Fue hasta su propia mesa y trajo consigo el baldecito de hielo con la botella de vino adentro.
– Para tomarlo entre los amigos -dijo, guiñando repetidas veces los ojos, que brillaban en la penumbra como dos amarillas brasas húmedas, con vetas rojizas. Estaba de pie, oscilando ligeramente, con las piernas abiertas, agarrando el baldecito por el borde con una mano y sosteniéndolo por la base con la palma de la otra.
– Muchas gracias -digo yo-. Ya hemos tomado.
– No faltaba más -dijo el tipo-. Somos todos camaradas, muchachos. Lo que es de uno es de todos. -Se inclinó, un poco bruscamente, de modo que una gota de agua fría, del interior del baldecito me dio en pleno rostro-. Y ahora voy a bailar con una morochita, un kilo y medio la piba -dijo. El baldecito se halla peligrosamente inclinado hacia mí.
– Sin duda -dije, empujando el baldecito por el borde para enderezarlo. El tipo advirtió mi gesto, echándose ligeramente para atrás.
– Perdonen, muchachos -dijo-. No quise ofender. No faltaba más. Estoy un poco, ¿eh?, ya me entienden.
Decidió palmearme, con el objeto de mostrarme su gran afecto, de modo que separó la mano que sostenía el baldecito por la base y me dio dos golpe -citos cariñosos en el hombro, resultando que el baldecito, agarrado con una sola mano por el borde, se inclinó nuevamente hacia mí, en un ángulo peligroso. Cerré los ojos. Cuando sentí que retiraba la mano del hombro volví a abrirlos comprobando que colocaba nuevamente la mano bajo el baldecito.

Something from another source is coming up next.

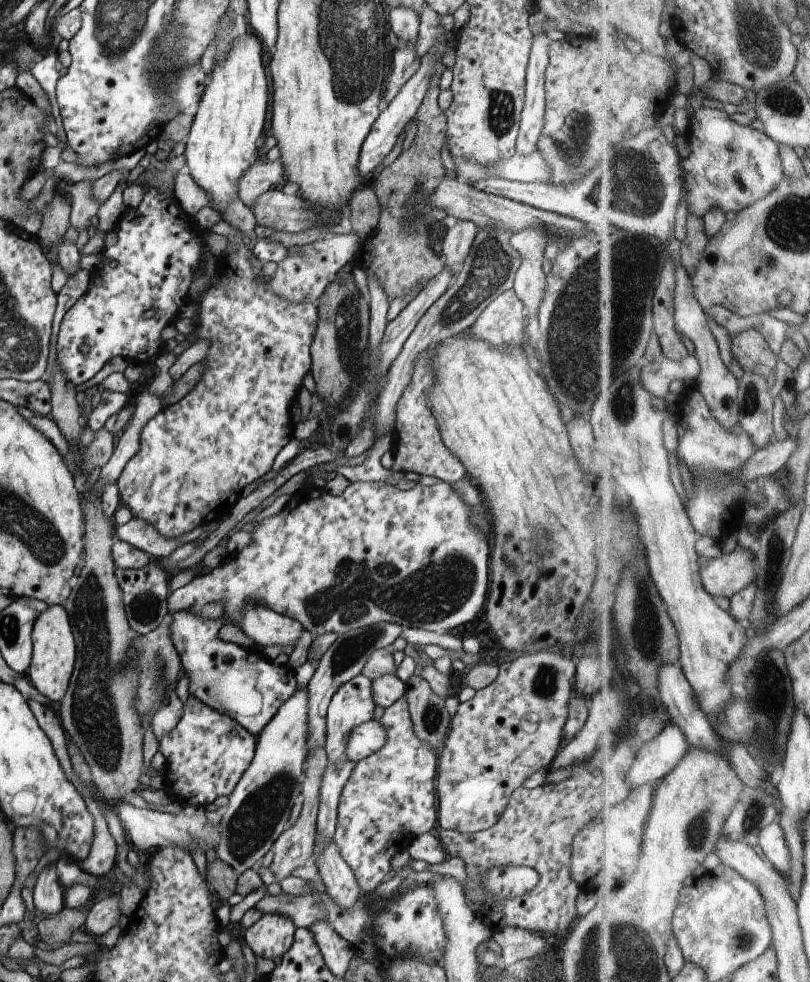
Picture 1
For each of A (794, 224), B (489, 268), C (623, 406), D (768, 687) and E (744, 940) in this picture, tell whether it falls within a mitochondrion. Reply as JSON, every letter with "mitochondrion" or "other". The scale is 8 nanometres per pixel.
{"A":"mitochondrion","B":"mitochondrion","C":"mitochondrion","D":"mitochondrion","E":"mitochondrion"}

Ahora los músicos revisaban lentamente sus instrumentos, recogiéndolos del suelo; el pianista se hallaba ya sentado frente al viejo piano vertical y tocaba distraídamente unas notas. El tipo volvió rápidamente la cabeza hacia el escenario.

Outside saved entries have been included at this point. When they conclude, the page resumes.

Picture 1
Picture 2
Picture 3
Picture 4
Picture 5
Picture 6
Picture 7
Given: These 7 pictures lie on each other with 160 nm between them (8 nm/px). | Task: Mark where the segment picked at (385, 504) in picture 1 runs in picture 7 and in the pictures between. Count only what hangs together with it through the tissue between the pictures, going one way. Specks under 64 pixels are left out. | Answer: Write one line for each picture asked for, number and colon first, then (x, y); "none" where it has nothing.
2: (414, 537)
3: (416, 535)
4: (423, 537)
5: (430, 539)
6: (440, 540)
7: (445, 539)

– "La cumparsita", maestro -gritó.
Nadie le hizo caso.
– Eh -repitió- "La cumparsita".
Las chicas rieron detrás mío. El pianista miró hacia el salón pero al parecer no vio a nadie y continuó probando su piano.
– Eh, maestro -dijo el tipo encaminándose hacia el escenario, con el baldecito en las manos-, A pedido: "La cumparsita".
Cuando se alejó unos metros oímos el ruido de un chorro de agua chocando contra el suelo. El tipo se detuvo.
– "La cumparsita" -gritó tímidamente desde donde estaba. Por el tono de su voz se advertía de que tenía conciencia de haber metido la pata, e insistía para arreglar un poco las cosas. La camarera rubia se aproximó rápidamente a él y le dijo algo en voz baja.
– No -respondió el tipo con su voz pesada-. Yo quería que tocaran "La cumparsita".
– De acuerdo, señor. Perfectamente. Pero vaya y siéntese -oí decir a la camarera.
Todos los presentes mirábamos hacia el tipo y la camarera.
– Sí -dijo el tipo con voz tímida y apagada-. Pero yo quería…
– Comprendo -dijo la camarera- Pero ahora va y se sienta.
El tipo volvió, con el baldecito en la mano, y al pasar frente a su mesa lo dejó sobre ella, al parecer olvidando por completo la invitación que nos había hecho un momento antes. Después se aproximó a Pancho y cabeceando hacia el lado del escenario le dijo:
– Son unos hijos de puta.
– Sin duda alguna -convino Pancho.
El tipo siguió viaje hasta la mesa de las chicas, ubicada en el fondo del salón, detrás mío. En el escenario los músicos, el violín, el bandoneón y el piano, terminaron por fin de acomodarse, quedando inmóviles por un momento: el primero se hallaba de pie en el extremo opuesto del escenario en que estaba el piano, el bandoneonista sentado entre los dos. No alcancé a distinguir cuál, dio dos golpes con su zapato en el piso de madera, y en seguida comenzaron a ejecutar "La cumparsita".